The opposition successfully appealed to the US over what it has described as fraudulent election results, with the consequence that the Guyanese envoy has been called on the mat by US authorities.

This week, as demerarawaves reports, “The United States Assistant Secretary of State for Western Hemispheric Affairs, Michael Kozak, on Thursday, summoned Guyana’s Ambassador, Riyad Insanally to inform Guyana that a government sworn in based on non-credible results would be illegitimate.”

Supporters of presidential candidate David Granger, of the National Unity and Alliance for Change (APNU+AFC) party, cheer and wave flags in front of their house in Georgetown, Guyana, on March 1, 2020.

The news cite quoted Kozak on Twitter: “On behalf of the US government, today I summoned Guyana Ambassador to the US Riyad Insanally to convey our firm position that any government sworn in based on flawed election results would not be legitimate. Every vote must be counted.”

The fuel underneath all of this political desperation is the country’s oil prospects, even though the commodity’s prices are now on the decline.

Brent crude oil prices reduced from US$60 at the start of the year to an average of US $25 per barrel. 

Supporters of presidential candidate David Granger, of the National Unity and Alliance for Change party, adorn their home with party banners in Georgetownon March 1, 2020

Oil prices fell this month  to the lowest since the 1960s, pushed by falling global demand and  a price war between the top exporters – Saudi Arabia and Russia.

Analysts at Argus media.com say that the oil price collapse, which followed the early March breakdown of the Organization of Petroleum Exporting Countries talks and the expanding coronavirus outbreak, has cut revenue projections for Guyana.

However, analysts at newsroom.gy.com quote Chief Economist of the American Petroleum Institute, Dr Dean Foreman, as saying Guyana’s projected growth is long term and still remains bright.

Foreman  referred to the International Monetary Fund’s (IMF) projection in October 2019 that Guyana’s real GDP would nearly double in 2020 — and more than triple by 2024 — relative to 2019.

A rally in Georgetown, Guyana for the ruling party. (Photo:nytimes)

“Expressed in constant US dollars, this translates into the economy expected to grow from $4.1 billion in 2019 to $15.5 billion in 2024,” the news source outlined.

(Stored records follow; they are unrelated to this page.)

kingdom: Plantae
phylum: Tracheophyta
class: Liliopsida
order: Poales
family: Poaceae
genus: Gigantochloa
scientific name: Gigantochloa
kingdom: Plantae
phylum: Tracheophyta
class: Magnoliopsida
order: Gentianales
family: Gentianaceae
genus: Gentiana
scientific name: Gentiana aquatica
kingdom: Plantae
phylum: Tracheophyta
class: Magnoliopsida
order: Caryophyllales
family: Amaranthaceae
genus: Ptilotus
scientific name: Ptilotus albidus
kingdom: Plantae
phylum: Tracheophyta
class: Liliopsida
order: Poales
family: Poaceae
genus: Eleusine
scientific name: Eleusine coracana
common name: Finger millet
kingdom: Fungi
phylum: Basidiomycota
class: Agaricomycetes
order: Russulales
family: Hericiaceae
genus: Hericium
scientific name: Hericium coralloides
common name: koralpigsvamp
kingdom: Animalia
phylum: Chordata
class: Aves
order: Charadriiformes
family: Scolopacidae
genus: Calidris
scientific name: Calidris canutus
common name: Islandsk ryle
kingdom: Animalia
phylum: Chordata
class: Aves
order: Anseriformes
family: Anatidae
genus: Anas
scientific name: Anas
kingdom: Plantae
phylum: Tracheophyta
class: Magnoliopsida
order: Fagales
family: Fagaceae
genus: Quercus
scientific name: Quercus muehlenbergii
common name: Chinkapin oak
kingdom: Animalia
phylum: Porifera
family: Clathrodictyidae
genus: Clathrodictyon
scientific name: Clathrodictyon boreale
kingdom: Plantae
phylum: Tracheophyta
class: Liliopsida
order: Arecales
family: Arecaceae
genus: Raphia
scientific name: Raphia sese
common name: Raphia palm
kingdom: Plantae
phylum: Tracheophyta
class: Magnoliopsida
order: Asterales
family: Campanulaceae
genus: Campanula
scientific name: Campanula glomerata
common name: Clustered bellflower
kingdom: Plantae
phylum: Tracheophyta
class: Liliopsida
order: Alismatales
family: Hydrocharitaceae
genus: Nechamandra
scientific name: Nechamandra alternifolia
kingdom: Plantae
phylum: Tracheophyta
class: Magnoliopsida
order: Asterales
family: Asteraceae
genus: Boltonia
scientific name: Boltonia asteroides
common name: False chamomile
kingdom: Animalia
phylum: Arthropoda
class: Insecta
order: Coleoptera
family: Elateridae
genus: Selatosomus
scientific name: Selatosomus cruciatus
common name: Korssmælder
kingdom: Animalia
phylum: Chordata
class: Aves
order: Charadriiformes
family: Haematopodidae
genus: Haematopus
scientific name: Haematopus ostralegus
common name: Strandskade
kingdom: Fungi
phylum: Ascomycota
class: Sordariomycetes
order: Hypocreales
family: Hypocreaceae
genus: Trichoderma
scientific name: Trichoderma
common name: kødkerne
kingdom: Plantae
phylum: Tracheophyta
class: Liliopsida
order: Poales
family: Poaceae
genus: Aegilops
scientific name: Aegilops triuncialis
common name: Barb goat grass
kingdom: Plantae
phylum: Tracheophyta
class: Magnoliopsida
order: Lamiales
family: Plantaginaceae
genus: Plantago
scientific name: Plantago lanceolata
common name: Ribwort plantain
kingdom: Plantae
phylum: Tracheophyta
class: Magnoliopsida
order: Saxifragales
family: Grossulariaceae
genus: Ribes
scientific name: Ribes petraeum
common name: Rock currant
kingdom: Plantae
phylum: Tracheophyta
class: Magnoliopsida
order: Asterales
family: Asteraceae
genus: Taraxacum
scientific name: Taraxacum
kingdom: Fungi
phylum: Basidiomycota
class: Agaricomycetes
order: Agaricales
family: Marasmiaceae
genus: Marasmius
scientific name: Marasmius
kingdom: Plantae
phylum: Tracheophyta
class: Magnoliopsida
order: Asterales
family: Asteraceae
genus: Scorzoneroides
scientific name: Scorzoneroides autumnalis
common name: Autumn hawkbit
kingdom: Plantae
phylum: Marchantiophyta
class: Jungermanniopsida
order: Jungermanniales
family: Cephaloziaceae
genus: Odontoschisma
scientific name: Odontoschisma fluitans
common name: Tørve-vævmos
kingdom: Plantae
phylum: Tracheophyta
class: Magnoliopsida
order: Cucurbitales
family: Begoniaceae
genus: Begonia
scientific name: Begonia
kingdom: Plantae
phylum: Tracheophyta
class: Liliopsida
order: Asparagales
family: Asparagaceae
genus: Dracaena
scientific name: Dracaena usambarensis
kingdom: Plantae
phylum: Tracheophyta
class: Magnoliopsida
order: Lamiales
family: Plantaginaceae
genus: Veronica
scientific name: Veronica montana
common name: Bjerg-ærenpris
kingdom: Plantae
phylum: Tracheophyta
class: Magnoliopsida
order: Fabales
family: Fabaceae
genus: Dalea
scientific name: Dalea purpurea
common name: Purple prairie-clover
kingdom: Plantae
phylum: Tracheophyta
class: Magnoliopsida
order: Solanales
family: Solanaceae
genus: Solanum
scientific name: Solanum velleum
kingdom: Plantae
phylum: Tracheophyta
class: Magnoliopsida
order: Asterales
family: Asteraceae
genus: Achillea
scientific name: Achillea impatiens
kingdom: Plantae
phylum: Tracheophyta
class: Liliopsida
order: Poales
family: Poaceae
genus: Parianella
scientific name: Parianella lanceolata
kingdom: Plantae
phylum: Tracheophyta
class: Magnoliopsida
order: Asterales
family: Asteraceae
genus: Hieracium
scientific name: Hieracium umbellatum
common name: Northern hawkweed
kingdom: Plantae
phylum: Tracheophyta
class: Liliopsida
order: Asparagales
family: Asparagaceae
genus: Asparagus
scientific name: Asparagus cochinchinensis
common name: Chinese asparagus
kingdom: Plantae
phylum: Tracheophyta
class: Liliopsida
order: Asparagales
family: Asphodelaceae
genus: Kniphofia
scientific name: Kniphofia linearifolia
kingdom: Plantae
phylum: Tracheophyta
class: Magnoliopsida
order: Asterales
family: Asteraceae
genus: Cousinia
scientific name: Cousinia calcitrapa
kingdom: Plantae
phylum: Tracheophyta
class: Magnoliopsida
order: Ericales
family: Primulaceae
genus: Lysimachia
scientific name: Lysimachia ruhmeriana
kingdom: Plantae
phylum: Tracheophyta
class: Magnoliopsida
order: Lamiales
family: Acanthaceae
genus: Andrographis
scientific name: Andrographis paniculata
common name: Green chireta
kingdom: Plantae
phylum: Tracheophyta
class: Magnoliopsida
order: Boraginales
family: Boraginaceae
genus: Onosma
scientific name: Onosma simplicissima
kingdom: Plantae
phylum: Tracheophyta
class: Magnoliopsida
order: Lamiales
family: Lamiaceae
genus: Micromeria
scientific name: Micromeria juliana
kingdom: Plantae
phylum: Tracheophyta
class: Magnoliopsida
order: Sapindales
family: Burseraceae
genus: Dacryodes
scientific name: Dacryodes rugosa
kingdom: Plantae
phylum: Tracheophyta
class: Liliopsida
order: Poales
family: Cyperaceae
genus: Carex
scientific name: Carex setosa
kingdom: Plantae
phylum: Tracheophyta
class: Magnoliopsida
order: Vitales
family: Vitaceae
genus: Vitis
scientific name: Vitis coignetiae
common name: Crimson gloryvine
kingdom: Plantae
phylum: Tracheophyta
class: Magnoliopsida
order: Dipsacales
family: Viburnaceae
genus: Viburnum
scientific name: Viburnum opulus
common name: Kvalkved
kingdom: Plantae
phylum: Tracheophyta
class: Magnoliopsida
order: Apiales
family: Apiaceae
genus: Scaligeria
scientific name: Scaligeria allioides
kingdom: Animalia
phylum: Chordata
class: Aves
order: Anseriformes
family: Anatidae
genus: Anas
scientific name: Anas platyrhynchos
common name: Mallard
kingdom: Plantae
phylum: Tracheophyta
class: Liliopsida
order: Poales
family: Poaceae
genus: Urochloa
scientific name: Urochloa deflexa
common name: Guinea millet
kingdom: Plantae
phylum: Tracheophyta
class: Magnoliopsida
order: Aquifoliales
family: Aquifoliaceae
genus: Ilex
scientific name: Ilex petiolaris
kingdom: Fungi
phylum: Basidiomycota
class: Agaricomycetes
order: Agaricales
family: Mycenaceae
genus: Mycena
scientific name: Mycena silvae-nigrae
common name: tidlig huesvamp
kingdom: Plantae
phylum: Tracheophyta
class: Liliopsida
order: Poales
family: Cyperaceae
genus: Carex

Argus media noted that  uncertain market conditions have prompted the country’s energy department to issue a second deadline extension for bids to market the government’s share of Liza crude from the ExxonMobil-operations.

ExxonMobil has also suspended construction of its new Guyana office outside the country’s capital Georgetown.

Contributed by Makhulu

Meanwhile, the prospect of wealth is causing bitter political rifts. Recent elections remain disputed.

President Granger has agreed to a vote recount for the elections in which he was declared winner by the Electoral Commission.

The opposition has made clear its desire to renegotiate production-sharing terms in contracts signed after the ExxonMobil deal.

Foreman, speaking with newsroom.gy, said the prospects remain bright as “new investment, employment, tax revenues and the follow-on economic activities derived from having an oil industry in the country should be new and therefore ‘incremental to the economy’.”

Boasting  at least eight billion barrels of proven crude reserves in the Stabroek Block Offshore, Guyana joined the list of oil-producing nations in December 2019.

The Opposition has made its intent to renegotiate its oil deal with ExxonMobil clear.

Newsroom.gy said Guyana has received $11.4 billion (US $55M) for the first lift of the country’s one million barrels of oil, which was sold to Shell Western Supply and Trading Limited in February.

The sum was deposited in the Natural Resources Fund set up to manage the country’s oil wealth. 

“Guyana is entitled to approximately five million barrels of oil in 2020 alone, plus the two per cent royalty and withholding taxes,” it was noted.